Poker Face the Baboon and Hot Dog the Tiger

by


Poker Face the Baboon and Hot Dog the Tiger is from Sandburg's collection, Rootabaga Stories (1922).
Poker Face the Baboon and Hot Dog the Tiger
Maud and Mishka Petersham, story illustration, 1922

When the moon has a green rim with red meat inside and black seeds on the red meat, then in the Rootabaga Country they call it a Watermelon Moon and look for anything to happen.

It was a night when a Watermelon Moon was shining. Lizzie Lazarus came to the upstairs room of the Potato Face Blind Man. Poker Face the Baboon and Hot Dog the Tiger were with her. She was leading them with a pink string.

“You see they are wearing pajamas,” she said. “They sleep with you to-night and to-morrow they go to work with you like mascots.”

“How like mascots?” asked the Potato Face Blind Man.

“They are luck bringers. They keep your good luck if it is good. They change your bad luck if it is bad.”

“I hear you and my ears get your explanations.”

So the next morning when the Potato Face Blind Man sat down to play his accordion on the corner nearest the postoffice in the Village of Liver-and-Onions, next to him on the right hand side sitting on the sidewalk was Poker Face the Baboon and on the left hand side sitting next to him was Hot Dog the Tiger.

They looked like dummies—they were so quiet. They looked as if they were made of wood and paper and then painted. In the eyes of Poker Face was something faraway. In the eyes of Hot Dog was something hungry. Whitson Whimble, the patent clothes wringer manufacturer, came by in his big limousine automobile car without horses to pull it. He was sitting back on the leather upholstered seat cushions.

“Stop here,” he commanded the chauffeur driving the car.

Then Whitson Whimble sat looking. First he looked into the eyes of Poker Face the Baboon and saw something faraway. Then he looked into the eyes of Hot Dog the Tiger and saw something hungry. Then he read the sign painted by the Potato Face Blind Man saying, “You look at ’em and see ’em; I look at ’em and I don’t. You watch what their eyes say; I can only feel their hair.” Then Whitson Whimble commanded the chauffeur driving the car, “Go on.”
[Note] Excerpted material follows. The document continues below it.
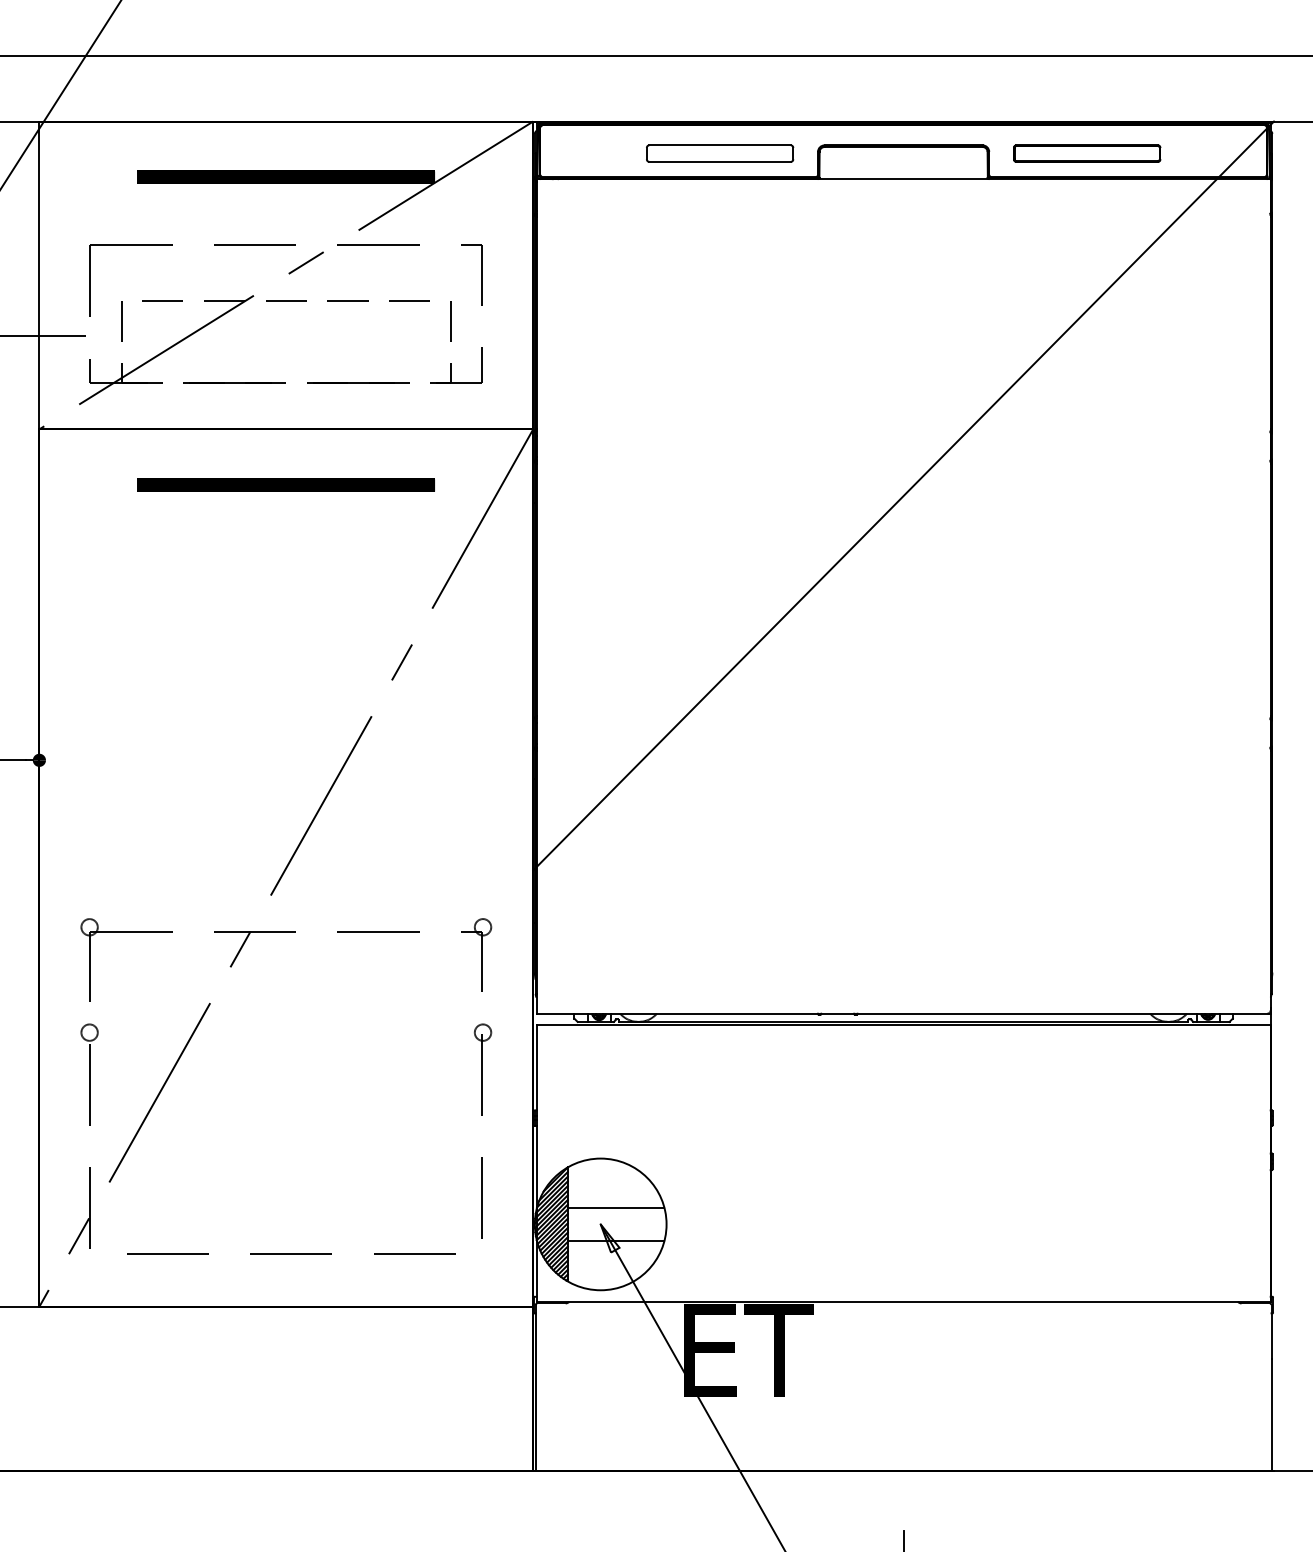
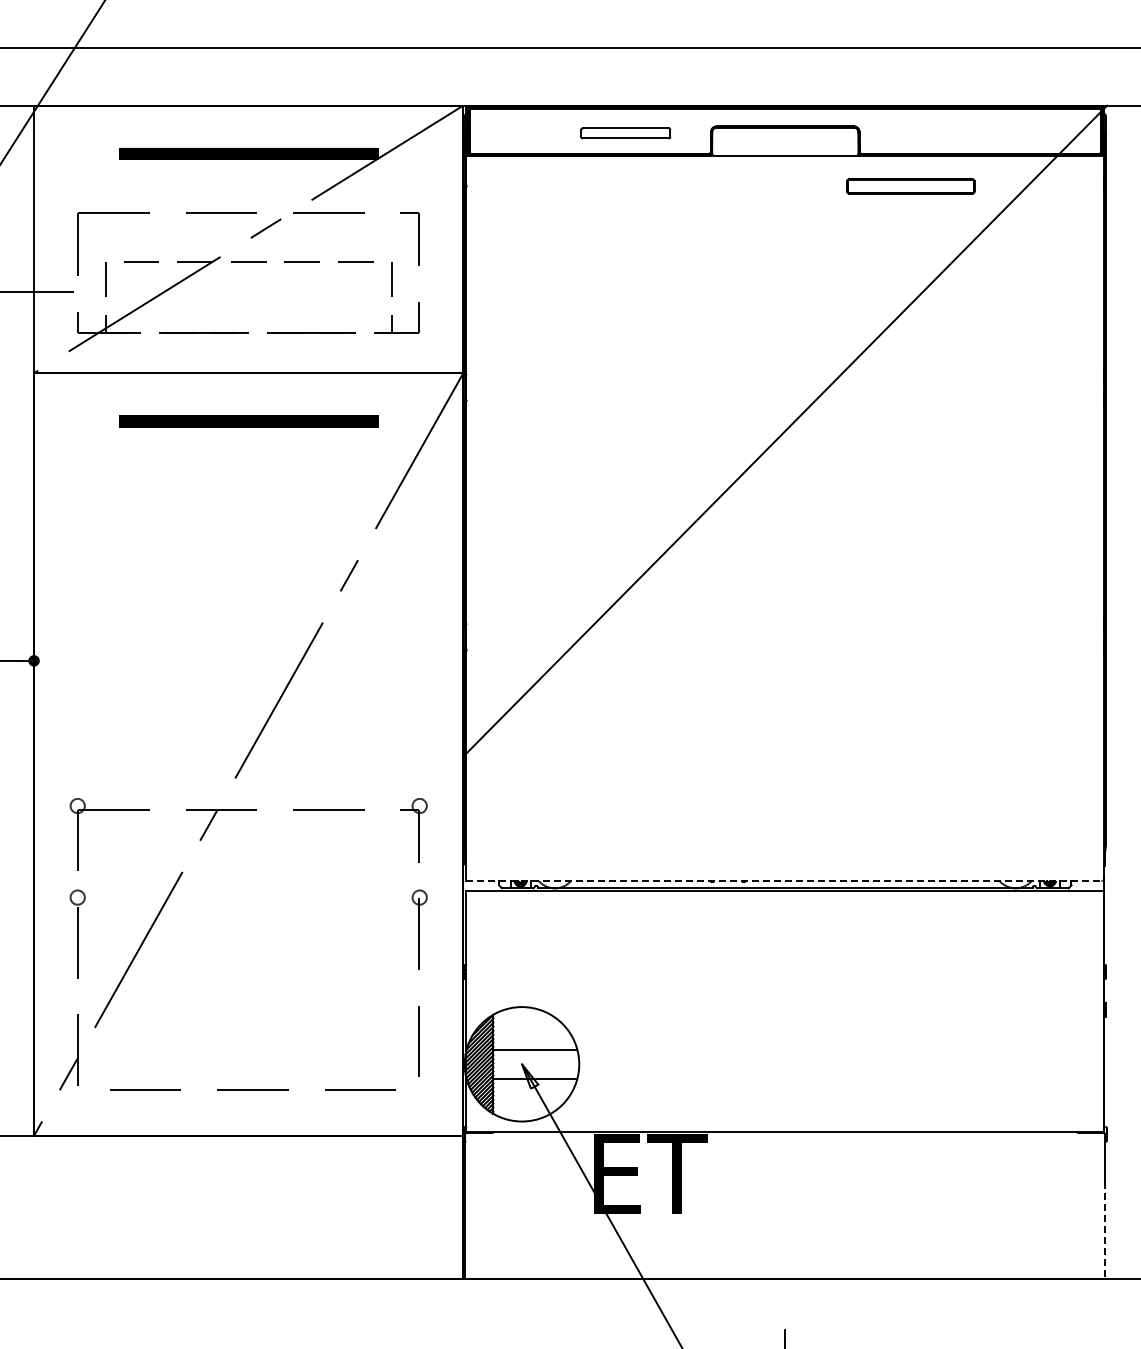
part: (719, 153) -> (625, 133), size x0.7
part: (1086, 153) -> (910, 186), moved
line: (903, 1014) -> (785, 881), solid -> dashed
line: (1271, 1415) -> (1105, 1230), solid -> dashed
Fifteen minutes later a man in overalls came down Main Street with a wheelbarrow. He stopped in front of the Potato Face Blind Man, Poker Face the Baboon, and Hot Dog the Tiger.

“Where is the aluminum dishpan?” he asked.
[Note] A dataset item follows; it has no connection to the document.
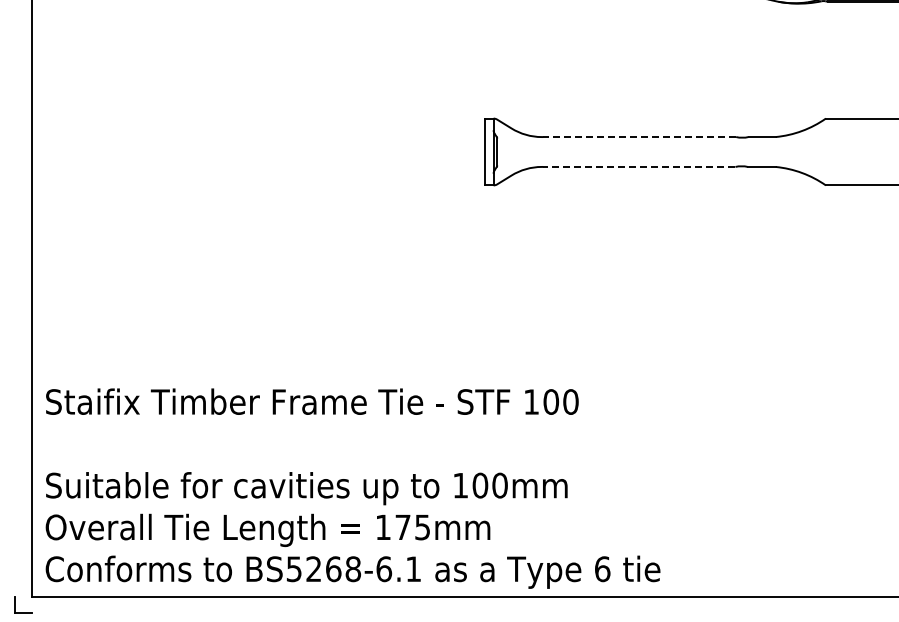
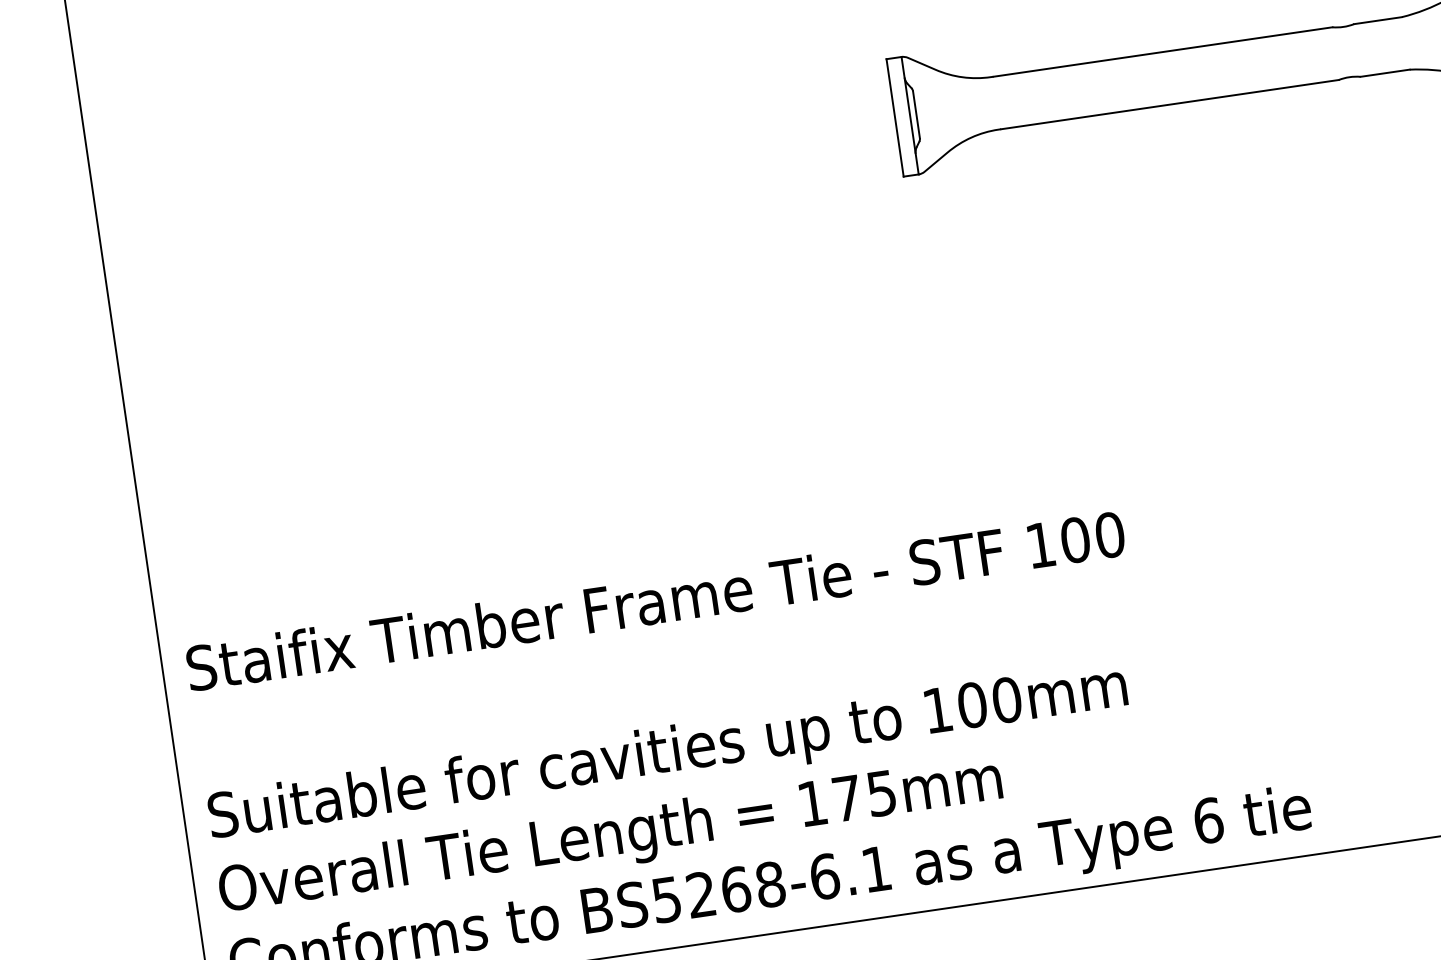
line: (639, 137) -> (1162, 52), dashed -> solid
line: (638, 166) -> (1168, 104), dashed -> solid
“On my left side on the sidewalk,” answered the Potato Face Blind Man.

“Where is the galvanized iron washtub?”

“On my right side on the sidewalk.”

Then the man in overalls took a shovel and began shoveling silver dollars out of the wheelbarrow into the aluminum dishpan and the galvanized iron washtub. He shoveled out of the wheelbarrow till the dishpan was full, till the washtub was full. Then he put the shovel into the wheelbarrow and went up Main Street.

Six o’clock that night Pick Ups came along. The Potato Face Blind Man said to him, “I have to carry home a heavy load of money to-night, an aluminum dishpan full of silver dollars and a galvanized iron washtub full of silver dollars. So I ask you, will you take care of Poker Face the Baboon and Hot Dog the Tiger?”
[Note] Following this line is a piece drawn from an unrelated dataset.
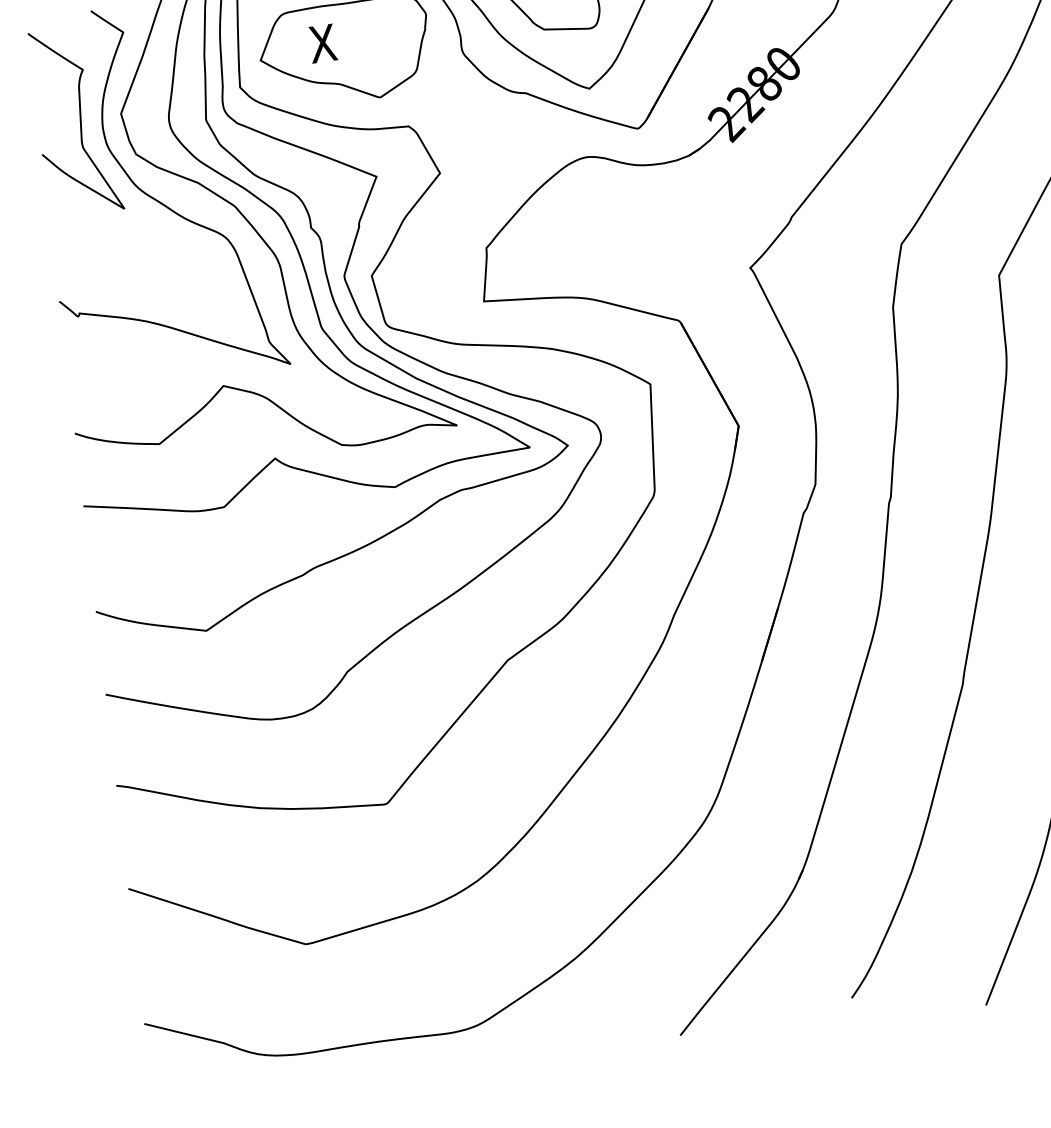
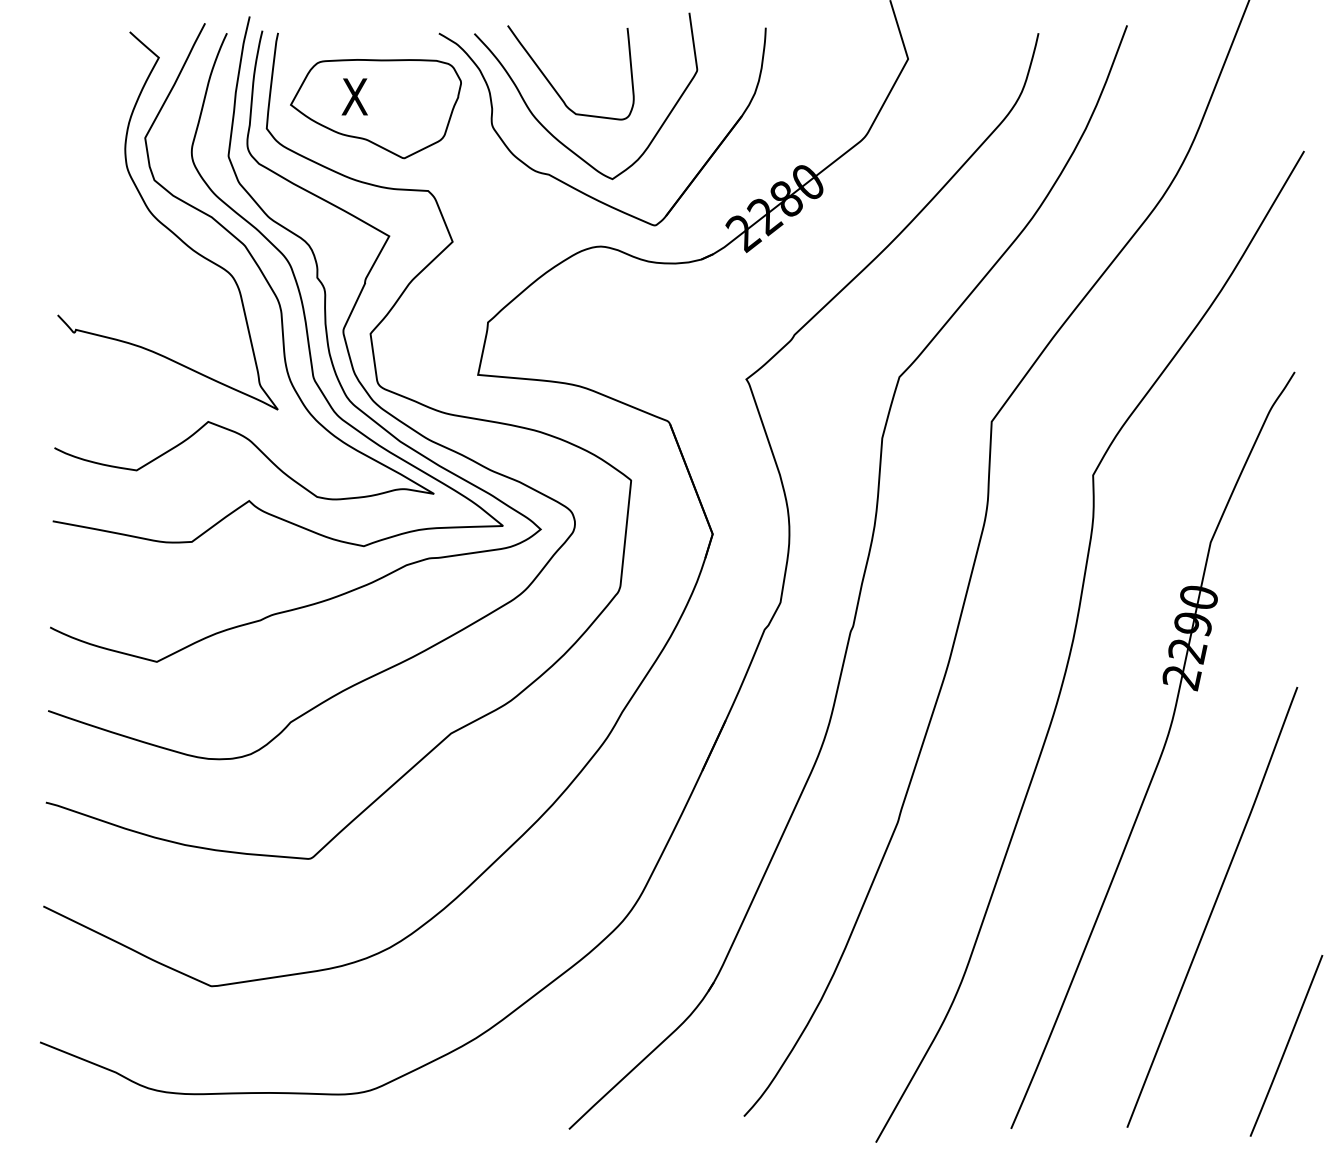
curve: (79, 121) -> (103, 139), removed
“Yes,” said Pick Ups, “I will.” And he did. He tied a pink string to their legs and took them home and put them in the woodshed.

Poker Face the Baboon went to sleep on the soft coal at the north end of the woodshed and when he was asleep his face had something faraway in it and he was so quiet he looked like a dummy with brown hair of the jungle painted on his black skin and a black nose painted on his brown face. Hot Dog the Tiger went to sleep on the hard coal at the south end of the woodshed and when he was asleep his eyelashes had something hungry in them and he looked like a painted dummy with black stripes painted over his yellow belly and a black spot painted away at the end of his long yellow tail.

In the morning the woodshed was empty. Pick Ups told the Potato Face Blind Man, “They left a note in their own handwriting on perfumed pink paper. It said, ‘Mascots never stay long.’”

And that is why for many years the Potato Face Blind Man had silver dollars to spend—and that is why many people in the Rootabaga Country keep their eyes open for a Watermelon Moon in the sky with a green rim and red meat inside and black seeds making spots on the red meat.